Going into rehab can bring about feelings of loneliness, and the need to “be” with someone can still be prevalent. In rehab, it’s very important to work on these codependent and unhealthy behaviors.
In 12-step programs, it is suggested you find a power greater than yourself to help remove the obsession to use. Sometimes, when you’re new, your higher power becomes a person of the opposite sex.
Putting your faith in a person is risky because humans are fallible. Doing this pretty much ensures you will be let down. Humans make terrible Gods, after all.
Think about it, how many times have you put your faith and trust into someone who completely let you down? Almost every human being on this earth can attest to having this experience.
As people in recovery from addiction, we’re all about instant gratification. We want to experience things instantly. Whether that is with our drug of (no) choice, a job, or many other aspects of life. When a person is coming off a drug or alcohol bender, they are more than likely experiencing extremely raw emotions. We tend to do anything in our power to suppress these feelings.
This is where rehab romances are known to start. Being in a treatment facility, you are going through a similar experience as the person next to you, which creates a bond. A rehab romance bond can be either helpful or harmful. While it is imperative to create new sober friendships, it is easy to take a friendship to the relationship level.
This is extremely dangerous. The early stages of recovery themselves are already a crazy emotional rollercoaster. Adding the stress and emotions of a relationship to the stress and emotions of early sobriety can have disastrous consequences.

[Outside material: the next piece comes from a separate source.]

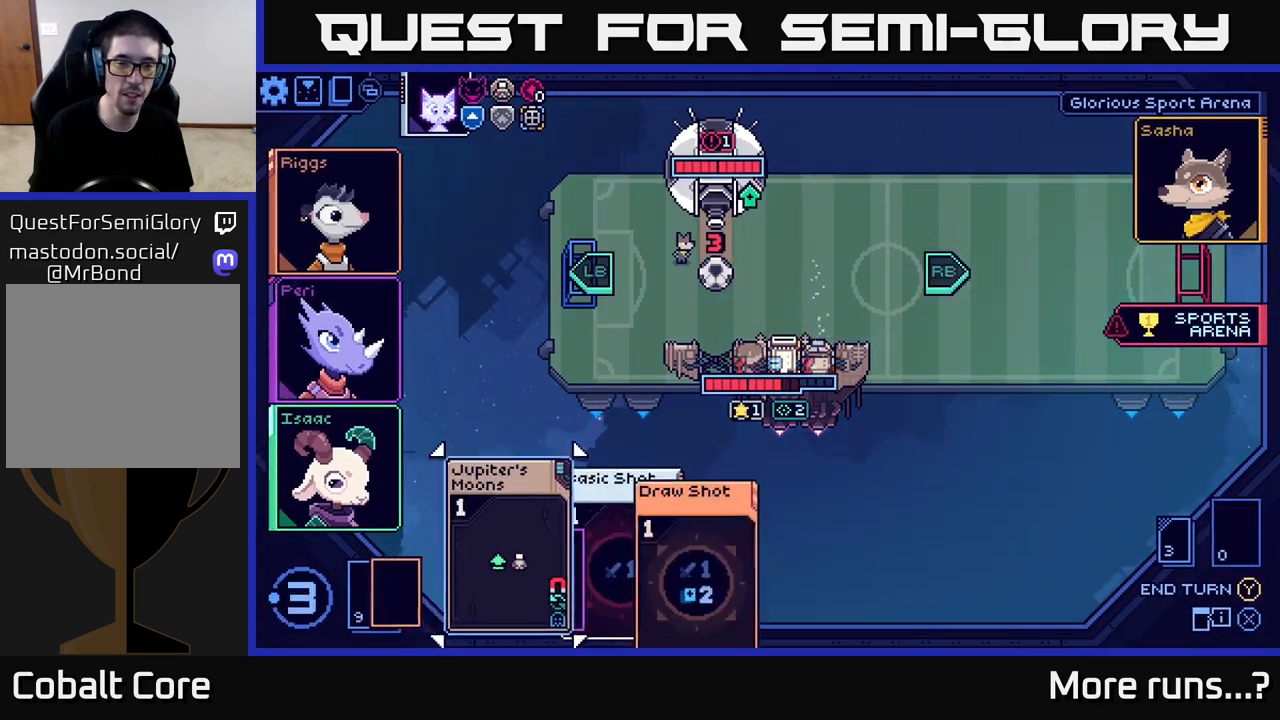
{"buttons": [], "left_stick": "center", "right_stick": "center", "events": []}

The early days in recovery are a sacred time that patients must protect at all costs. Not to say that a relationship with someone in early recovery will never work because there have been very few exceptions.
However, within at least the first year of recovery, recovery experts say that time should be spent focusing on and building up yourself.
Addiction robs so much from people, and early recovery is where you start to build the foundations of your life again. It is no time to pursue any relationship.
If you or someone you know is thinking about getting into a relationship with someone in rehab, you must count the cost.
The relationship might come at the cost of your very sobriety, and therefore your life. This early in the game, when a person is still in rehab, it’s still very hard to know who will succeed and who won’t.
Getting into a rehab relationship with someone who eventually relapses could mean you are also headed from a relapse.
The risks of rehab relationships are many, but they all go back to the risk of relapse.
As mentioned above, if someone is not interested in truly pursuing their recovery, a relationship might feel like the right thing to do at that time.
If you aren’t strong in your recovery, you could be a phone call or a car drive away from leaving rehab and relapsing on your drug of choice.
Getting carried away with a fantasy of a perfect future, a beautiful partner, and believe it will be perfect. You d0not need to focus on your recovery anymore is honestly a huge possibility.
Whether inpatient or outpatient, patients in rehab should primarily focus on their recovery from drugs and alcohol.